### Given passage
Denial and willful ignorance are two of the most
salient features of contemporary American society. Our political and
business leaders have a financial interest in encouraging short-term
thinking, selfishness, and war. As a result, topics covered in depth by
foreign media are taboo for America. Some of the issues we refuse to
address have the potential to destroy our society if we don’t act.
The end of the Age of Oil is one of the questions that belong in this
category.
Oil is a form of inherited capital given to us by
nature, a one-time gift that will never be replaced. At the beginning of
the Industrial Revolution there were roughly 2 trillion barrels of oil in
the ground. About half of that wealth has now been consumed; what remains
is that which is either hardest to retrieve or is in the form of tar or
shale oil. Oil use has soared since World War II because of a growing world
economy and explosive population growth. The world now consumes 27 billion
barrels of oil annually, and if all the remaining oil could be economically
exploited at current rates, all the oil would effectively be gone in about
40 years.
######
What to work on:
a. List the things that the passage on the end of the Age of Oil says political and business leaders have a financial interest in encouraging.
b. Answer these questions from the passage on the end of the Age of Oil:
(i) Which two features of contemporary American society are named as among the most salient?
(ii) Roughly how many barrels of oil were in the ground at the beginning of the Industrial Revolution?
(iii) How much oil does the world now consume each year?
c. Transcribe the stretch of the passage on the end of the Age of Oil from "Denial and willful" through "we don’t act.".
The entries that follow are separate material, unrelated to the passage on the end of the Age of Oil.
### Data listing
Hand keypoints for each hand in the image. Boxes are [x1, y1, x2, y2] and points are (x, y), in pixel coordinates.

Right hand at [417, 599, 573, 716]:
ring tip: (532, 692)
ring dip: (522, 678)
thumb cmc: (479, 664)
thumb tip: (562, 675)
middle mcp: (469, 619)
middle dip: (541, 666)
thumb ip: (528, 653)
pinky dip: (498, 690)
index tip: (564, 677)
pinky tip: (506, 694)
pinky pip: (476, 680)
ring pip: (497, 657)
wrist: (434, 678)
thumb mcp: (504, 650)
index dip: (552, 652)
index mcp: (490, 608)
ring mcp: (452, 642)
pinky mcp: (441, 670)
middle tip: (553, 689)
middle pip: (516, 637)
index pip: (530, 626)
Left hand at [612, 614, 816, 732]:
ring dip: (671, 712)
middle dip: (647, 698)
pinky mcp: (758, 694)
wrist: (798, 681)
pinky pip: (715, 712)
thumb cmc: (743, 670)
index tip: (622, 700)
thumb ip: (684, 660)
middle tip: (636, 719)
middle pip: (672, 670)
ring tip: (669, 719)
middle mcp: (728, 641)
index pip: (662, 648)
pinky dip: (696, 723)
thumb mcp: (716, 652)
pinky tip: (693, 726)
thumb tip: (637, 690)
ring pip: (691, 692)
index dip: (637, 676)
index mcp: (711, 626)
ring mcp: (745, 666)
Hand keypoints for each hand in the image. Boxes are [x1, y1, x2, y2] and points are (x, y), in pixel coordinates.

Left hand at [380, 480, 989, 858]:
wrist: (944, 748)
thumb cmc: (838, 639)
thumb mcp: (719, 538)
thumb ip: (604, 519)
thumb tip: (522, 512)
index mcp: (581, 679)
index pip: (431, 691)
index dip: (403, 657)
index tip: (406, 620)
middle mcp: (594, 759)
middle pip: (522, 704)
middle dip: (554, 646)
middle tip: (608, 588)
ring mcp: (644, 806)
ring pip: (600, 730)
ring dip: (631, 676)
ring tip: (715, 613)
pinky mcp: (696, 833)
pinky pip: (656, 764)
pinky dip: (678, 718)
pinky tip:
######
Answers below:
a.
short-term thinking
selfishness
war

b.
(i) Denial and willful ignorance
(ii) Roughly 2 trillion barrels
(iii) 27 billion barrels

c.
Denial and willful ignorance are two of the most
salient features of contemporary American society. Our political and
business leaders have a financial interest in encouraging short-term
thinking, selfishness, and war. As a result, topics covered in depth by
foreign media are taboo for America. Some of the issues we refuse to
address have the potential to destroy our society if we don’t act.